HESI RN
HESI Maternity 55 Questions Quizlet
1. During a well-child visit for their child, one of the parents with an autosomal dominant disorder tells the nurse, 'We don’t plan on having any more children, since the next child is likely to inherit this disorder.' How should the nurse respond?
- A. Explain that the risk of inheriting the disorder decreases by 50% with each child the couple has.
- B. Acknowledge that the next child will inherit the disorder since the first child did not.
- C. Encourage the couple to reconsider their decision since the inheritance pattern may be sex-linked.
- D. Confirm that there is a 50% chance of their future children inheriting the disorder.
Correct answer: D
Rationale: Confirming that there is a 50% chance of their future children inheriting the disorder is the correct response in this situation. Autosomal dominant disorders have a 50% chance of being passed on to each child. Providing accurate genetic counseling is essential to help the parents make informed decisions about family planning. Choices A, B, and C are incorrect. Choice A is inaccurate because the risk of inheriting an autosomal dominant disorder remains at 50% for each child regardless of the number of children the couple has. Choice B is not appropriate as it does not provide helpful information or support to the parents. Choice C is misleading because autosomal dominant disorders follow a specific inheritance pattern and are not sex-linked.
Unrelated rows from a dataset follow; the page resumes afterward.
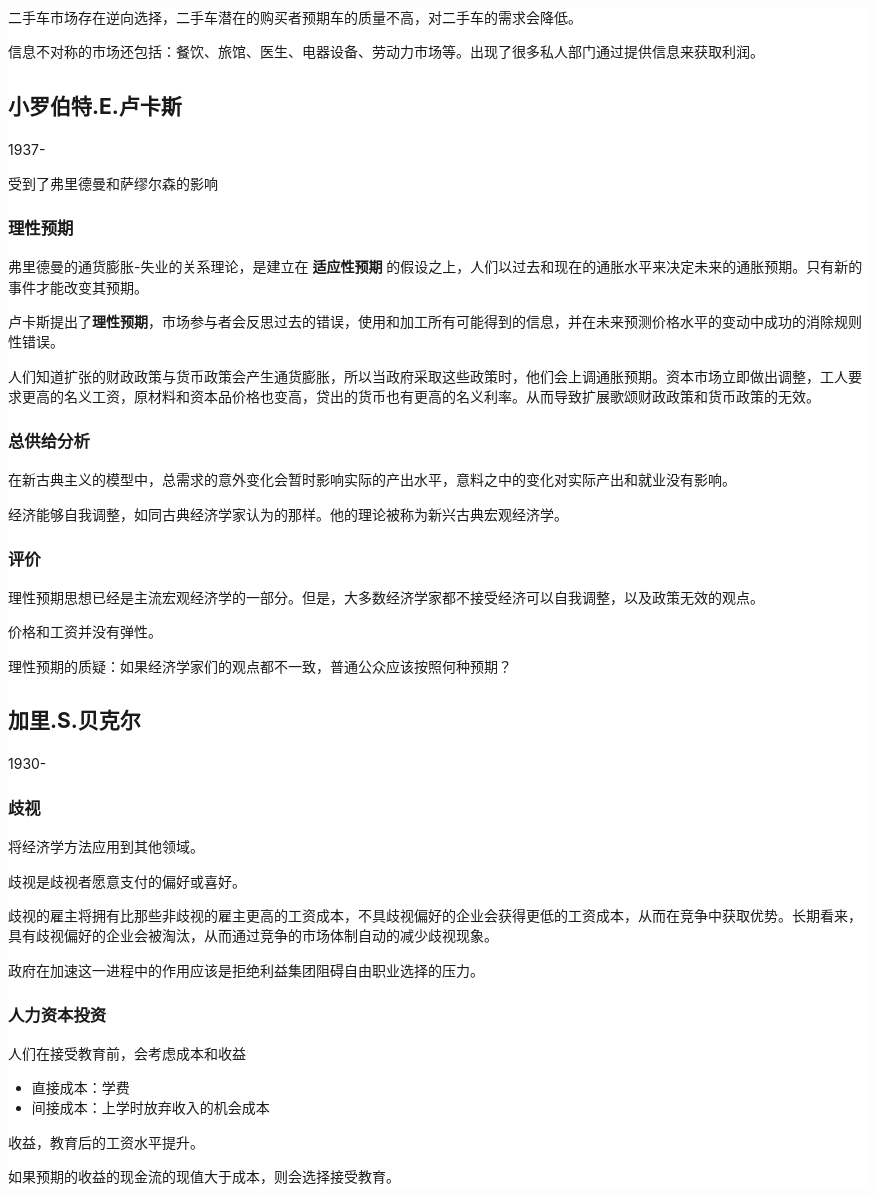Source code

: 二手车市场存在逆向选择，二手车潜在的购买者预期车的质量不高，对二手车的需求会降低。

信息不对称的市场还包括：餐饮、旅馆、医生、电器设备、劳动力市场等。出现了很多私人部门通过提供信息来获取利润。

## 小罗伯特.E.卢卡斯

1937-

受到了弗里德曼和萨缪尔森的影响

### 理性预期

弗里德曼的通货膨胀-失业的关系理论，是建立在 **适应性预期** 的假设之上，人们以过去和现在的通胀水平来决定未来的通胀预期。只有新的事件才能改变其预期。

卢卡斯提出了**理性预期**，市场参与者会反思过去的错误，使用和加工所有可能得到的信息，并在未来预测价格水平的变动中成功的消除规则性错误。

人们知道扩张的财政政策与货币政策会产生通货膨胀，所以当政府采取这些政策时，他们会上调通胀预期。资本市场立即做出调整，工人要求更高的名义工资，原材料和资本品价格也变高，贷出的货币也有更高的名义利率。从而导致扩展歌颂财政政策和货币政策的无效。


### 总供给分析

在新古典主义的模型中，总需求的意外变化会暂时影响实际的产出水平，意料之中的变化对实际产出和就业没有影响。

经济能够自我调整，如同古典经济学家认为的那样。他的理论被称为新兴古典宏观经济学。

### 评价

理性预期思想已经是主流宏观经济学的一部分。但是，大多数经济学家都不接受经济可以自我调整，以及政策无效的观点。

价格和工资并没有弹性。

理性预期的质疑：如果经济学家们的观点都不一致，普通公众应该按照何种预期？

## 加里.S.贝克尔

1930-

### 歧视

将经济学方法应用到其他领域。

歧视是歧视者愿意支付的偏好或喜好。

歧视的雇主将拥有比那些非歧视的雇主更高的工资成本，不具歧视偏好的企业会获得更低的工资成本，从而在竞争中获取优势。长期看来，具有歧视偏好的企业会被淘汰，从而通过竞争的市场体制自动的减少歧视现象。

政府在加速这一进程中的作用应该是拒绝利益集团阻碍自由职业选择的压力。

### 人力资本投资

人们在接受教育前，会考虑成本和收益
+ 直接成本：学费
+ 间接成本：上学时放弃收入的机会成本

收益，教育后的工资水平提升。

如果预期的收益的现金流的现值大于成本，则会选择接受教育。
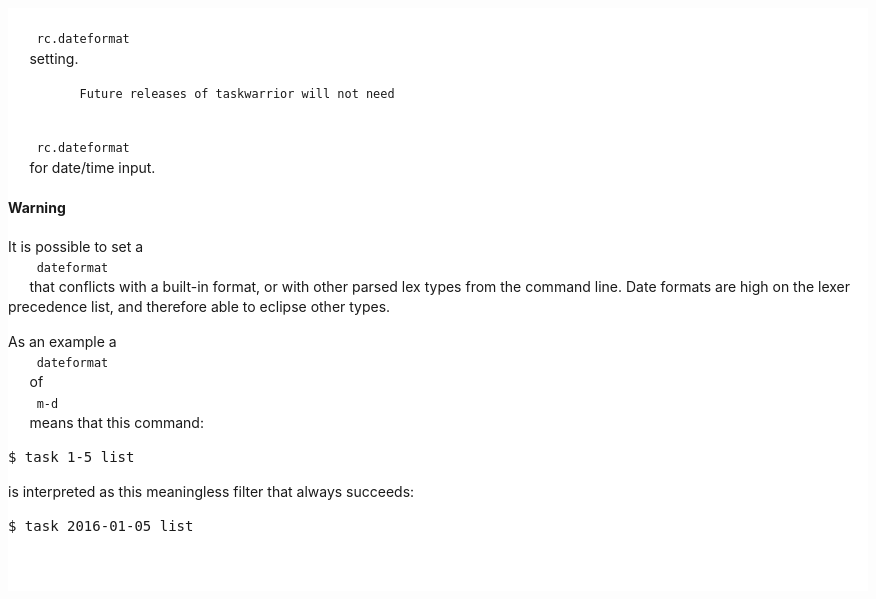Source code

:    <code>
    rc.dateformat
   </code>
   setting.

              Future releases of taskwarrior will not need
   <code>
    rc.dateformat
   </code>
   for date/time input.
  </p>
  <a name="warning">
  </a>
  <h4>
   Warning
  </h4>
  <p>
   It is possible to set a
   <code>
    dateformat
   </code>
   that conflicts with
              a built-in format, or with other parsed lex types from the command
              line. Date formats are high on the lexer precedence list, and
              therefore able to eclipse other types.
  </p>
  <p>
   As an example a
   <code>
    dateformat
   </code>
   of
   <code>
    m-d
   </code>
   means
              that this command:
   <pre>$ task 1-5 list</pre>
   is interpreted as this meaningless filter that always succeeds:
   <pre>$ task 2016-01-05 list</pre>
  </p>
 </div>
 <br/>
 <br/>
</div>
2. The nurse is caring for a 5-year-old child with Reye’s syndrome. Which goal of treatment most clearly relates to caring for this child?
- A. Reduce cerebral edema and lower intracranial pressure
- B. Avert hypotension and septic shock
- C. Prevent cardiac arrhythmias and heart failure
- D. Promote kidney perfusion and normal blood pressure
Correct answer: A
Rationale: Reducing cerebral edema and lowering intracranial pressure is the primary goal of treatment for Reye’s syndrome.
3. What action should the nurse take if an infant, who was born yesterday weighing 7.5 lbs (3,402 grams), weighs 7 lbs (3,175 grams) today?
- A. Inform and assure the mother that this is normal weight loss.
- B. Encourage the mother to increase the frequency of breastfeeding.
- C. After verifying the accuracy of weight, notify the healthcare provider.
- D. Monitor the stool and urine output of the neonate for the last 24 hours.
Correct answer: A
Rationale: The correct action for the nurse to take in this situation is to inform and assure the mother that this weight loss is normal. Newborns can lose up to 10% of their birth weight in the first few days after birth, which is attributed to fluid loss and adjustment to life outside the womb. This weight loss is typically regained within the first two weeks of life. It is crucial for the nurse to educate and provide reassurance to the mother about this common occurrence in newborns.
4. Upon arrival in the nursery, a newborn infant is breathing satisfactorily but appears dusky. What action should the LPN/LVN take first?
- A. Notify the healthcare provider immediately.
- B. Suction the infant's nares, then the oral cavity.
- C. Check the infant's oxygen saturation rate.
- D. Position the infant on the right side.
Correct answer: C
Rationale: The priority action in this scenario is to check the infant's oxygen saturation rate. This will provide crucial information on the infant's oxygen levels and the need for immediate oxygen therapy. Assessing oxygen saturation is essential in determining the severity of hypoxia and guiding further interventions to ensure adequate oxygenation. Option A is not the priority as immediate intervention related to oxygenation is needed before notifying the healthcare provider. Suctioning (Option B) may be necessary but should come after assessing oxygen saturation. Positioning the infant (Option D) does not address the immediate need to evaluate oxygen levels.
5. What advice is most important for a client in the first trimester of pregnancy experiencing nausea?
- A. Practice relaxation techniques when nausea begins.
- B. Increase fluid intake to 3 quarts daily.
- C. Avoid alcohol, caffeine, and smoking.
- D. Eliminate snacks between meals.
Correct answer: C
Rationale: During the first trimester of pregnancy, it is crucial to advise pregnant clients to avoid alcohol, caffeine, and smoking. These substances can worsen nausea and harm fetal development. By eliminating these substances, the client can help alleviate nausea and create a healthier environment for the developing fetus. Choices A, B, and D are not as critical in managing nausea during the first trimester. While relaxation techniques may help, avoiding harmful substances like alcohol, caffeine, and smoking takes precedence. Increasing fluid intake can be beneficial but not as crucial as avoiding harmful substances. Eliminating snacks between meals may not be necessary for all clients and is not directly related to managing nausea in the first trimester.